■ **Aim of the task**
Go to the line containing "mêmes pays, ainsi qu’aux Pays-Bas et au" in the records below. Repeat it and the lines after it exactly, all the way to the end.

■ **Provided information**
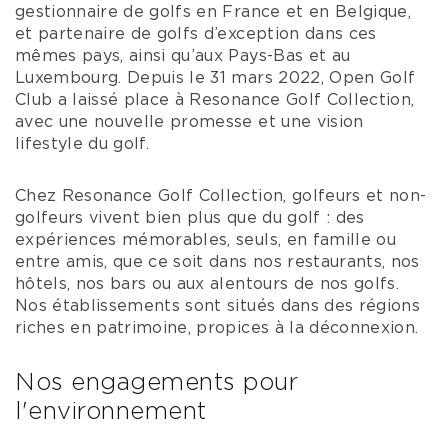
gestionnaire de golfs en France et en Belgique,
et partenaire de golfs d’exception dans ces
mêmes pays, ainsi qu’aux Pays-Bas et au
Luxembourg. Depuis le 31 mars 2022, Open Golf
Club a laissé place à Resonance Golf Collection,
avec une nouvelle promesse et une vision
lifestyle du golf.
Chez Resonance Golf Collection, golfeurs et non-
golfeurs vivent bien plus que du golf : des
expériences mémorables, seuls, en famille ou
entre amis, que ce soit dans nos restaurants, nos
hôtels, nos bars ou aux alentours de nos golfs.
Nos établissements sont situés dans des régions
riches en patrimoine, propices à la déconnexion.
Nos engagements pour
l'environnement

■ **Result for this task**
mêmes pays, ainsi qu’aux Pays-Bas et au
Luxembourg. Depuis le 31 mars 2022, Open Golf
Club a laissé place à Resonance Golf Collection,
avec une nouvelle promesse et une vision
lifestyle du golf.
Chez Resonance Golf Collection, golfeurs et non-
golfeurs vivent bien plus que du golf : des
expériences mémorables, seuls, en famille ou
entre amis, que ce soit dans nos restaurants, nos
hôtels, nos bars ou aux alentours de nos golfs.
Nos établissements sont situés dans des régions
riches en patrimoine, propices à la déconnexion.
Nos engagements pour
l'environnement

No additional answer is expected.